Search the entries below for "middle", and copy each line where it appears.

========

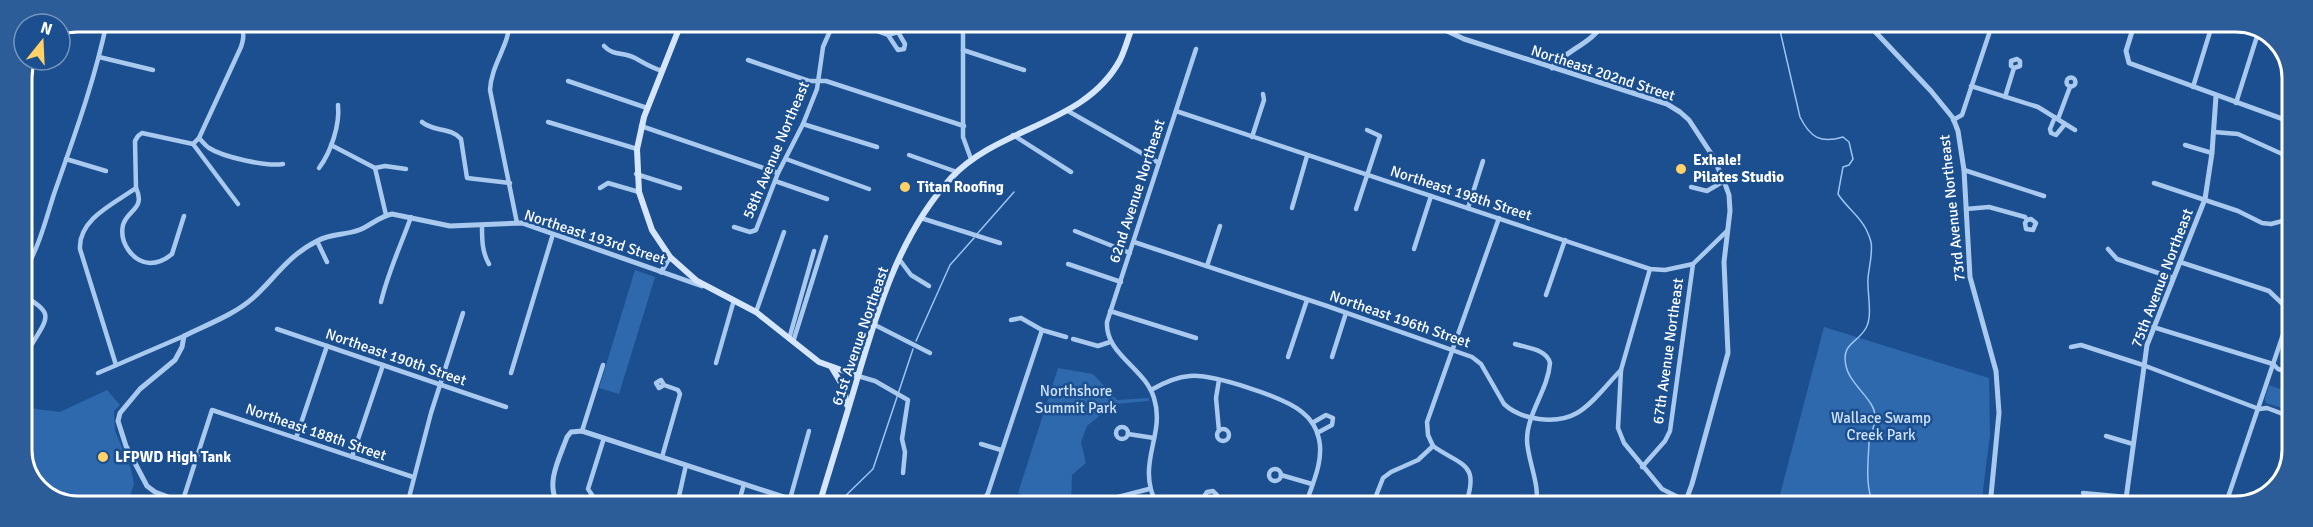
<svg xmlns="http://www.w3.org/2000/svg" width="2313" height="527" font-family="Signika,sans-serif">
  <rect width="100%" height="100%" fill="#1b4f8f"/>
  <g fill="#2e69ad">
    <polygon points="635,270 655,277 619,394 599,388"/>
    <polygon points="1824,327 1989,378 1990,435 1981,506 1777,506"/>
    <polygon points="1058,368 1093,374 1117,400 1149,398 1149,401 1114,404 1087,426 1081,442 1086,463 1072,475 1071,504 1047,505 1044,502 1018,493"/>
    <polygon points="2269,385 2288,392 2282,408 2266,403 2265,399"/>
    <path d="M107,390L120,405L114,411L115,431L131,469L134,484L127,505C113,505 78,508 66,504C17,488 21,449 21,407L60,412Z"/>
  </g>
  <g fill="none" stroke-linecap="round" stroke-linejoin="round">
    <g stroke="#9cc4f0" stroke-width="1.5">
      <path d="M1778,22L1800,117C1810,137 1820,144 1843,137L1849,142L1853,159L1849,165L1843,167L1838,194C1846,207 1859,215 1866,229C1868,233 1870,238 1871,242C1873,253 1869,267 1868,278C1867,294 1873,315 1866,328C1857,344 1841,343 1846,366C1850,385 1875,400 1875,416C1876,425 1870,434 1869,443C1868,464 1865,487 1874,506"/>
      <polyline points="977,234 1014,192"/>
      <polyline points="916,341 950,265 974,238"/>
      <polyline points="836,505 873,469 913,349"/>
    </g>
    <g stroke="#a9c9ee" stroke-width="4.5">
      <path d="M510,21C509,46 491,65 490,90L517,223"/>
      <polyline points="656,21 679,28"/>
      <polyline points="963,21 963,137 971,159"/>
      <path d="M604,46C613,56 624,52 635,58C646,64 650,67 662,71"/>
      <polyline points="963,50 1024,70"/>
      <polyline points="99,57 153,70"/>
      <polyline points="748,60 809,81 826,81 964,126"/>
      <circle cx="2071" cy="82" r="4.5"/>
      <polyline points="568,81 647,108"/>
      <polyline points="1971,86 2038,107 2075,130"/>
      <polyline points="2193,87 2213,22"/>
      <polyline points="2005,97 2014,68 2011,66 2011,61 2017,59 2020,61 2020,66 2014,68"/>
      <polyline points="2236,103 2259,30"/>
      <polyline points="1068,111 1159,163"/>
      <polyline points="1176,111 1650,269 1665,270 1693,264 1727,231"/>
      <polyline points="2055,117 2050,129 2051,133 2056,135 2065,124"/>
      <polyline points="2058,119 2070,87"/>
      <polyline points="1953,120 1962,115 1990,31"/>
      <path d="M422,122C433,132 451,127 461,139L467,178L510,183"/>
      <polyline points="548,122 637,149"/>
      <polyline points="803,124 877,147"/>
      <polyline points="641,126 778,173"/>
      <polyline points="2214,132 2238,134 2291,158"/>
      <polyline points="1013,135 1071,172"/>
      <polyline points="1252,137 1264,100 1263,94"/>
      <path d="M199,138C202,141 205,145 209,148C223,157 267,167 283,164"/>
      <path d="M193,144L199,138L241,47C245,35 245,29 233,21"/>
      <polyline points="193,144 238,204"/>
      <polyline points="331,145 375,168 385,166 406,169"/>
      <polyline points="2185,145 2212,153"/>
      <polyline points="909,155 957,172"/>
      <polyline points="66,159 106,171"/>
      <polyline points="786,159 869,189"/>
      <path d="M319,168C331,152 340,125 338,105"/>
      <polyline points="375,168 386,215"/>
      <polyline points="1964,170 2044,196"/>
      <polyline points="636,174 680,188"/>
      <polyline points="775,181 827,199"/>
      <polyline points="2154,183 2238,211 2262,223 2271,224 2290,219"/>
      <polyline points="1691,187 1707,191 1724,181"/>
      <path d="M136,188C146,209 127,210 123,225C119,243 133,262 150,263C159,263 165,260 172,254L184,216"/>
      <polyline points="600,188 608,183 639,192"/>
      <polyline points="1292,208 1307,156"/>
      <polyline points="1468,208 1483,161"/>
      <polyline points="1356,209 1380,136 1367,130"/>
      <polyline points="1966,209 1989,207 2025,217 2027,220 2025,223 2026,229 2033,230 2036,223 2031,219 2027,220"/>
      <polyline points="921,218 1000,243"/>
      <path d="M482,226C482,240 482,252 489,264"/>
      <polyline points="734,227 750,232 756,230 778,173 803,124 817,89 823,47 830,31 836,25 852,22 888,35 898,50 904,49 905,44 898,32 888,35"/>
      <polyline points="1075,231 1130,253"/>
      <polyline points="317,241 327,262"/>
      <path d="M1134,242L1327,306L1472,357L1481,364L1504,404C1521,420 1556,425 1577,413C1593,404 1608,383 1621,370"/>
      <polyline points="1414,249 1431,196"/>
      <polyline points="2108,249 2117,259 2173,278"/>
      <polyline points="899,259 911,275 929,286"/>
      <polyline points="2180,262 2269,291 2291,312"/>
      <polyline points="1068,264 1121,282"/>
      <polyline points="1207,266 1220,226"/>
      <polyline points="1650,269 1621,370 1618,428 1624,443 1662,489 1686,501"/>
      <path d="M21,276C38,252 45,222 54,194C74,137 95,80 107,21"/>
      <path d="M21,294C52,313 51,314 32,344"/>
      <polyline points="1546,295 1565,240"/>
      <path d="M381,302C388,272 401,245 411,217"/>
      <polyline points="1110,311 1196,338"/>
      <polyline points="756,312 784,232"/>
      <polyline points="1011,320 1021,318 1042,330 1066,337"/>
      <polyline points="873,324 930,353"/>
      <polyline points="2153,327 2273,364 2278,369 2291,373"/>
      <polyline points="277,329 506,407"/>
      <polyline points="789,339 814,251"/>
      <polyline points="1073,339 1098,346 1110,342"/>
      <polyline points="793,342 826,237"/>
      <path d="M1515,344C1527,348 1547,349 1550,363C1548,390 1527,413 1527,440C1527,459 1542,489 1535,506"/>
      <polyline points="2071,347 2081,345 2143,365 2259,409 2267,408 2291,417"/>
      <polyline points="1288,357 1307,300"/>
      <polyline points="1332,357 1346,313"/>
      <polyline points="716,363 734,300"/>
      <path d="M116,365L80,249C78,219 115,203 136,188L135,141L138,136L142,133L193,144"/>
      <polyline points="98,373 184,336"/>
      <polyline points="511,373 553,234"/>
      <polyline points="858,376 875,381 908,400 902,439 905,452 903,473"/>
      <path d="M1151,390C1163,383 1175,377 1190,376C1213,374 1284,397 1302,412C1311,419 1317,429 1319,439C1324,461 1312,485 1305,506"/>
      <polyline points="1312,423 1326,415 1333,418 1332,425 1317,433"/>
      <circle cx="1122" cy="433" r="6"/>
      <circle cx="1223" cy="435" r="6"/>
      <polyline points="582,431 603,365"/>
      <polyline points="1219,431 1216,398 1219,380"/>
      <polyline points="1128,434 1154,438"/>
      <polyline points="2106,436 2133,444"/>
      <polyline points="296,438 327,346"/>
      <polyline points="981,444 1001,450"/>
      <polyline points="1433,446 1428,435 1427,422 1499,218"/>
      <path d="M1433,446C1461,466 1481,462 1465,506"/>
      <polyline points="352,457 383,365"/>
      <polyline points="662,457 680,394 678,390 664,385 659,388 656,383 661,380 664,385"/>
      <polyline points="1642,467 1665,441 1670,431 1693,264"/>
      <circle cx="1275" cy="475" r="6"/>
      <polyline points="1281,475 1312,484"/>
      <polyline points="2083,493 2126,497"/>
      <polyline points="790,499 809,431"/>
      <polyline points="182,503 212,410 413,477"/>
      <polyline points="407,505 431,413 463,313"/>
      <polyline points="599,505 588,489 604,438"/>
      <polyline points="677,505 686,465"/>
      <polyline points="738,505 744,484"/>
      <polyline points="981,505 988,493 1042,330"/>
      <polyline points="1087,505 1149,489"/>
      <path d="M1157,505C1135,463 1166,436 1154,398C1145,368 1105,354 1107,322L1196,49"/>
      <polyline points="1208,506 1205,495 1207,492 1213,491 1217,495 1215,503 1209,504"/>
      <polyline points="1372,506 1383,478 1391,472 1418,460 1433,446"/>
      <polyline points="2225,506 2291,311"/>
    </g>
    <g stroke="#a9c9ee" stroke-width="5">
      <polyline points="1428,22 1464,39 1667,104 1680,112 1689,120 1712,155 1724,181 1729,195 1730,211 1724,262 1728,353 1692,484 1684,506"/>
      <polyline points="1866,22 1931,91 1953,118 1958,131 1964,170 1970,277 1996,371 1999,413 1990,506"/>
      <polyline points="2135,22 2126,51 2129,63 2291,122"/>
      <path d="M1552,68C1567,49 1592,44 1604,22"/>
      <polyline points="661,272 670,257"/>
      <path d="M190,505L155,492L147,486L126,446L118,421L120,413L140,389L175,360L182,347L184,336C206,325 234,315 253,298C277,276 287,256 319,240C331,234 345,235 359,230C370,226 380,216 392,214L450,226L522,223L702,286"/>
      <path d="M559,505C544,485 560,457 567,437L571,432L582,431L808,505"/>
      <polyline points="2125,506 2147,345 2205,199 2212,153 2216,96"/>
    </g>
    <g stroke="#d6e6fa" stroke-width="6">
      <polyline points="682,21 644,117 637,149 639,192 652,230 670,257 697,281 756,312 819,362 858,376"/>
      <polyline points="832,368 844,388 847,405"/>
      <path d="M819,505C831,465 844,424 856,383C877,311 899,235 951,178C999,126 1085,125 1120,60C1126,48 1129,34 1134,22"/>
    </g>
  </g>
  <g fill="#ffd166" stroke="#1b4f8f" stroke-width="2">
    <circle cx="1681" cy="169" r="6"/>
    <circle cx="905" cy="187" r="6"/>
    <circle cx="103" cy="457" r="6"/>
  </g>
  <g text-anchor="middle" stroke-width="5" stroke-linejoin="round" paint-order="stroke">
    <g font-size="15" fill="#fff" stroke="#1b4f8f">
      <text transform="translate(1603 73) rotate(18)" y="5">Northeast 202nd Street</text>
      <text transform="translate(776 150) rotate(-67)" y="5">58th Avenue Northeast</text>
      <text transform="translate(1137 191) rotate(-72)" y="5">62nd Avenue Northeast</text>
      <text transform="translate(1461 193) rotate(18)" y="5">Northeast 198th Street</text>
      <text transform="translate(1952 208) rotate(-96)" y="5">73rd Avenue Northeast</text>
      <text transform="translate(595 237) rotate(18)" y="5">Northeast 193rd Street</text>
      <text transform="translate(2162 278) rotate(-69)" y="5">75th Avenue Northeast</text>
      <text transform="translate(1400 319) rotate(19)" y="5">Northeast 196th Street</text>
      <text transform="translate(860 336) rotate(-71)" y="5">61st Avenue Northeast</text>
      <text transform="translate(1668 351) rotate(-82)" y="5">67th Avenue Northeast</text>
      <text transform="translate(396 357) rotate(19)" y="5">Northeast 190th Street</text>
      <text transform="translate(316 432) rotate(19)" y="5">Northeast 188th Street</text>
    </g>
    <g font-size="15" font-weight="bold" fill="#fff" stroke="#1b4f8f" text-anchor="start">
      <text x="1693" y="165">Exhale!<tspan x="1693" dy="17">Pilates Studio</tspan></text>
      <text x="917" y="192">Titan Roofing</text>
      <text x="115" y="462">LFPWD High Tank</text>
    </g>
    <g font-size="15" fill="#cfe3fa" stroke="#1b4f8f">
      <text x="1076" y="396">Northshore<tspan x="1076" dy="17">Summit Park</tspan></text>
      <text x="1881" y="423">Wallace Swamp<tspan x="1881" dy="17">Creek Park</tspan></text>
    </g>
  </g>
  <path d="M0 0H2313V527H0ZM78 32H2236A46 46 0 0 1 2282 78V450A46 46 0 0 1 2236 496H78A46 46 0 0 1 32 450V78A46 46 0 0 1 78 32Z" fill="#2d5d98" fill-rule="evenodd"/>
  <path fill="none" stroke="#fff" stroke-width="3" d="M78 32H2236A46 46 0 0 1 2282 78V450A46 46 0 0 1 2236 496H78A46 46 0 0 1 32 450V78A46 46 0 0 1 78 32Z"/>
  <g transform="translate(42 42) rotate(18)"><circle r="28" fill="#1b4f8f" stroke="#7695bc" stroke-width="1.5"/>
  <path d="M0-4.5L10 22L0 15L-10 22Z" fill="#ffd166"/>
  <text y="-9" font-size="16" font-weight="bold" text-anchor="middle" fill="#ffffff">N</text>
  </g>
</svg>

========

(Result for this exercise):
  <g text-anchor="middle" stroke-width="5" stroke-linejoin="round" paint-order="stroke">
  <text y="-9" font-size="16" font-weight="bold" text-anchor="middle" fill="#ffffff">N</text>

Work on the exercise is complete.